Em seguida, policiais cumpriram um mandado de busca na residência dele. Durante a operação, as equipes encontraram uma coleção de partes de corpos humanos e de animais.
Entre os materiais apreendidos estavam crânios, uma mão, uma perna, diversos ossos armazenados em uma mala, um rosto humano preservado e um frasco contendo um coração, cuja origem ainda será confirmada por exames periciais.
Além disso, os investigadores recolheram computadores, celulares, tablets e chips para aprofundar a investigação.
Suspeito confessou os crimes
Durante o depoimento, o auxiliar de enfermagem afirmou que tinha fascínio por partes do corpo humano.
Além disso, ele contou que utilizava alguns restos mortais para preparar alimentos antes de consumi-los.
De acordo com a polícia, o suspeito também costumava comentar esse interesse com familiares e amigos. Ao mesmo tempo, ele registrava fotografias da coleção mantida dentro de casa.
Restos teriam saído de hospital e cemitérios
As investigações apontam que parte do material veio do hospital onde o homem trabalhava como responsável pelo transporte de pacientes.

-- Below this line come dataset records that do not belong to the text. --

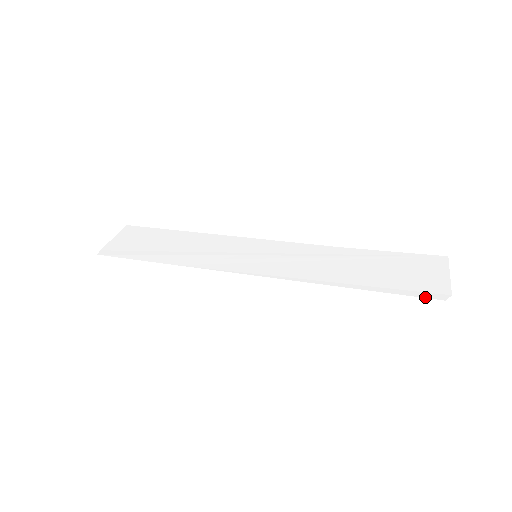
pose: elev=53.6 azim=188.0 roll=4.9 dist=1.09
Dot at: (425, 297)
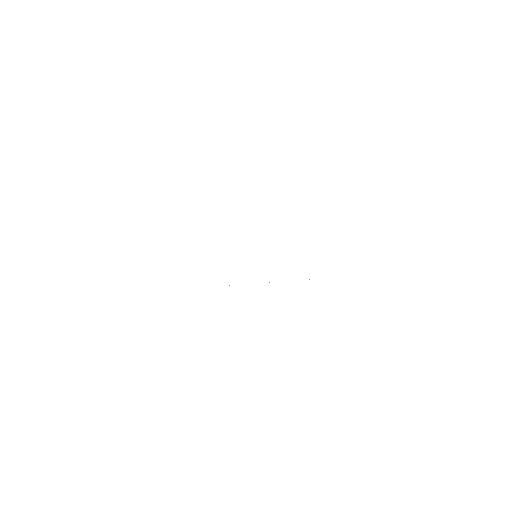
Dot at: (407, 271)
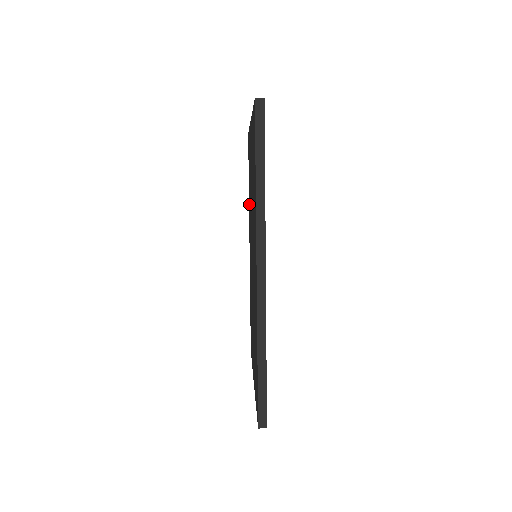
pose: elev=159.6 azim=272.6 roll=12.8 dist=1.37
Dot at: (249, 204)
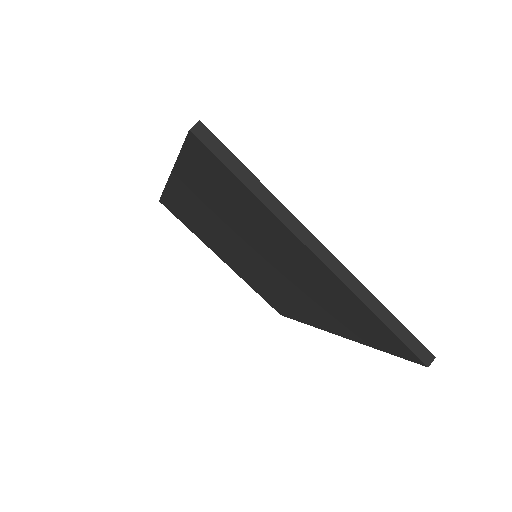
Dot at: (194, 185)
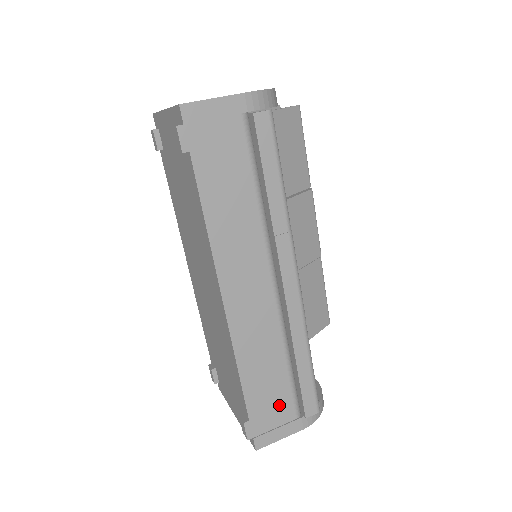
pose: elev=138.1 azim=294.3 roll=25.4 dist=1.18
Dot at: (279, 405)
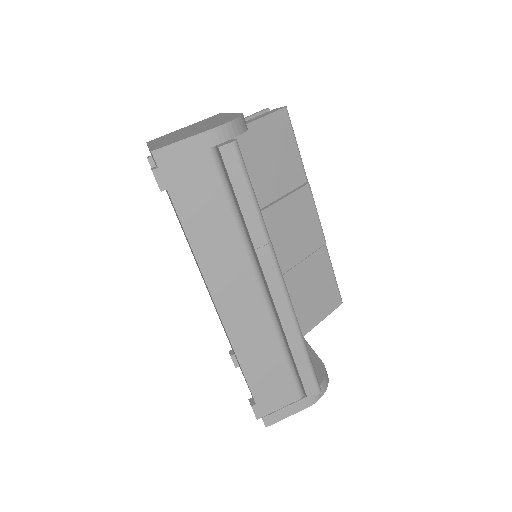
Dot at: (282, 389)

Além disso, os investigadores acreditam que ele retirou outros restos mortais de cemitérios abandonados localizados na Hungria e também na vizinha Eslováquia.
Agora, a polícia trabalha para identificar a origem de todo o material apreendido.
Caso continua sob investigação
A Justiça determinou a prisão preventiva do suspeito.
Neste momento, ele responde por uso ilegal de restos humanos e vilipêndio de cadáver. No entanto, novas acusações ainda poderão surgir conforme a polícia concluir as perícias e avançar nas investigações.
Enquanto isso, as autoridades seguem reunindo provas para esclarecer toda a dimensão do caso.